#### RECORDS FOR THIS EXERCISE

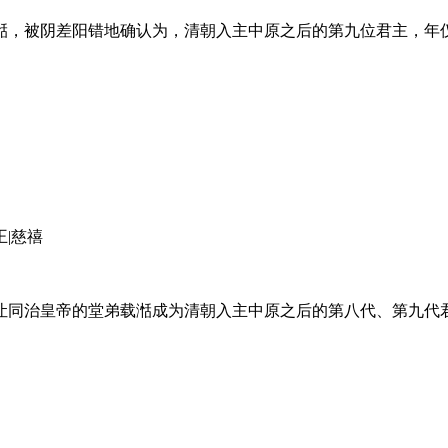
湉，被阴差阳错地确认为，清朝入主中原之后的第九位君主，年
王|慈禧
让同治皇帝的堂弟载湉成为清朝入主中原之后的第八代、第九代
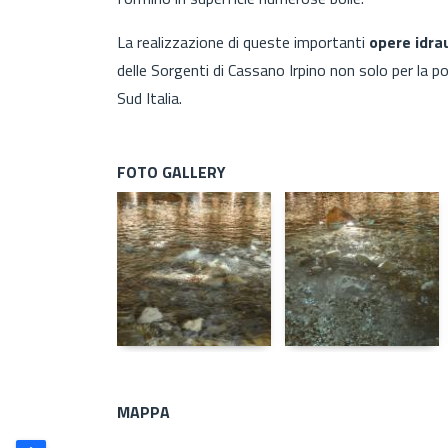
La realizzazione di queste importanti
opere idra
delle Sorgenti di Cassano Irpino non solo per la pop
Sud Italia.
FOTO GALLERY
MAPPA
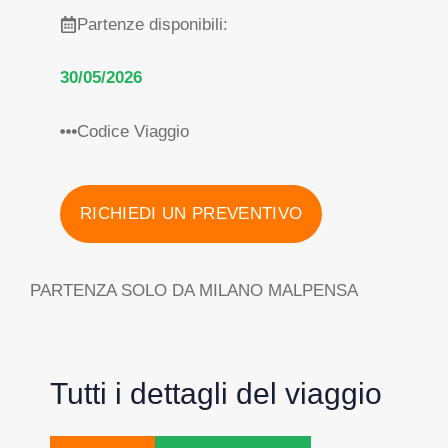
Partenze disponibili:
30/05/2026
Codice Viaggio
RICHIEDI UN PREVENTIVO
PARTENZA SOLO DA MILANO MALPENSA
Tutti i dettagli del viaggio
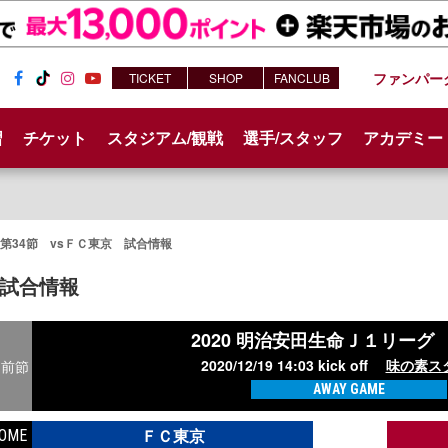
ファンパー
TICKET
SHOP
FANCLUB
Fac
Tik
Inst
You
ebo
Tok
agr
tub
習
チケット
スタジアム/観戦
選手/スタッフ
アカデミー
ok
am
e
第34節 vsＦＣ東京 試合情報
試合情報
2020 明治安田生命Ｊ１リー
2020/12/19 14:03 kick off
味の素ス
前節
AWAY GAME
ＦＣ東京
OME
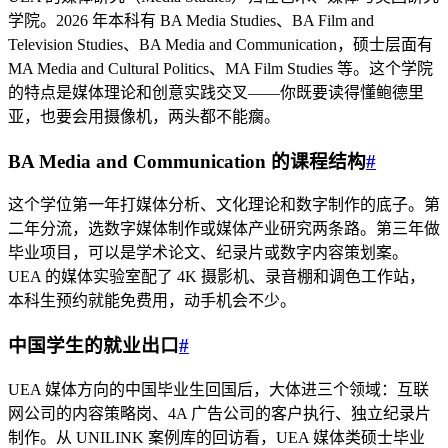
学院。2026 年本科有 BA Media Studies、BA Film and
Television Studies、BA Media and Communication，硕士层面有
MA Media and Cultural Politics、MA Film Studies 等。这个学院
的特点是媒体理论和创意实践交叉——你既要读得懂鲍德里
亚，也要会用摄像机，两头都不能瘸。
BA Media and Communication 的课程结构
#
这个学位第一年打媒体分析、文化理论和数字制作的底子。第
二年分流，选数字媒体制作或媒体产业研究两条路。第三年做
毕业项目，可以是学术论文、纪录片或数字内容策划案。
UEA 的媒体实验室配了 4K 摄影机、录音棚和调色工作站，
本科生预约就能免费用，动手机会不少。
中国学生的就业出口
#
UEA 媒体方向的中国毕业生回国后，大体进三个领域：互联
网公司的内容策略岗、4A 广告公司的客户执行、独立纪录片
制作。从 UNILINK 案例库的回访看，UEA 媒体类硕士毕业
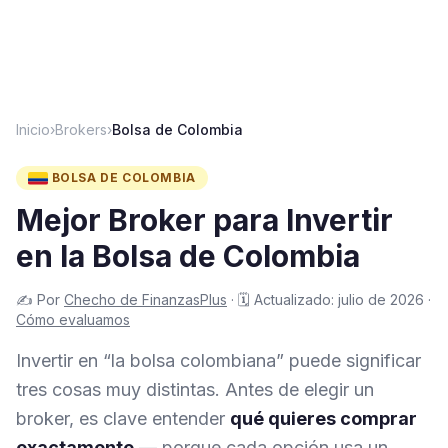
Inicio
›
Brokers
›
Bolsa de Colombia
BOLSA DE COLOMBIA
Mejor Broker para Invertir
en la Bolsa de Colombia
✍️
Por
Checho de FinanzasPlus
·
🗓️
Actualizado:
julio de 2026
·
Cómo evaluamos
Invertir en “la bolsa colombiana” puede significar
tres cosas muy distintas. Antes de elegir un
broker, es clave entender
qué quieres comprar
exactamente
— porque cada opción usa un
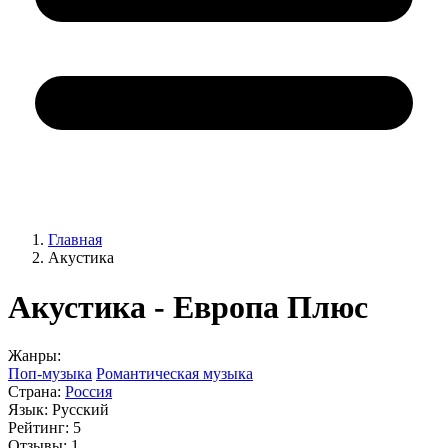
Главная
Акустика
Акустика - Европа Плюс
Жанры:
Поп-музыка
Романтическая музыка
Страна:
Россия
Язык:
Русский
Рейтинг:
5
Отзывы:
1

########

TASK ITEM
Repeat the text read from every one of the records above word for word, leaving the pictures out of your answer.

REPLY
湉，被阴差阳错地确认为，清朝入主中原之后的第九位君主，年
王|慈禧
让同治皇帝的堂弟载湉成为清朝入主中原之后的第八代、第九代
La realizzazione di queste importanti
opere idra
delle Sorgenti di Cassano Irpino non solo per la pop
Sud Italia.
FOTO GALLERY
MAPPA
Partenze disponibili:
30/05/2026
Codice Viaggio
RICHIEDI UN PREVENTIVO
PARTENZA SOLO DA MILANO MALPENSA
Tutti i dettagli del viaggio
ファンパー
TICKET
SHOP
FANCLUB
Fac
Tik
Inst
You
ebo
Tok
agr
tub
習
チケット
スタジアム/観戦
選手/スタッフ
アカデミー
ok
am
e
第34節 vsＦＣ東京 試合情報
試合情報
2020 明治安田生命Ｊ１リー
2020/12/19 14:03 kick off
味の素ス
前節
AWAY GAME
ＦＣ東京
OME
学院。2026 年本科有 BA Media Studies、BA Film and
Television Studies、BA Media and Communication，硕士层面有
MA Media and Cultural Politics、MA Film Studies 等。这个学院
的特点是媒体理论和创意实践交叉——你既要读得懂鲍德里
亚，也要会用摄像机，两头都不能瘸。
BA Media and Communication 的课程结构
#
这个学位第一年打媒体分析、文化理论和数字制作的底子。第
二年分流，选数字媒体制作或媒体产业研究两条路。第三年做
毕业项目，可以是学术论文、纪录片或数字内容策划案。
UEA 的媒体实验室配了 4K 摄影机、录音棚和调色工作站，
本科生预约就能免费用，动手机会不少。
中国学生的就业出口
#
UEA 媒体方向的中国毕业生回国后，大体进三个领域：互联
网公司的内容策略岗、4A 广告公司的客户执行、独立纪录片
制作。从 UNILINK 案例库的回访看，UEA 媒体类硕士毕业
Inicio
›
Brokers
›
Bolsa de Colombia
BOLSA DE COLOMBIA
Mejor Broker para Invertir
en la Bolsa de Colombia
✍️
Por
Checho de FinanzasPlus
·
🗓️
Actualizado:
julio de 2026
·
Cómo evaluamos
Invertir en “la bolsa colombiana” puede significar
tres cosas muy distintas. Antes de elegir un
broker, es clave entender
qué quieres comprar
exactamente
— porque cada opción usa un
Главная
Акустика
Акустика - Европа Плюс
Жанры:
Поп-музыка
Романтическая музыка
Страна:
Россия
Язык:
Русский
Рейтинг:
5
Отзывы:
1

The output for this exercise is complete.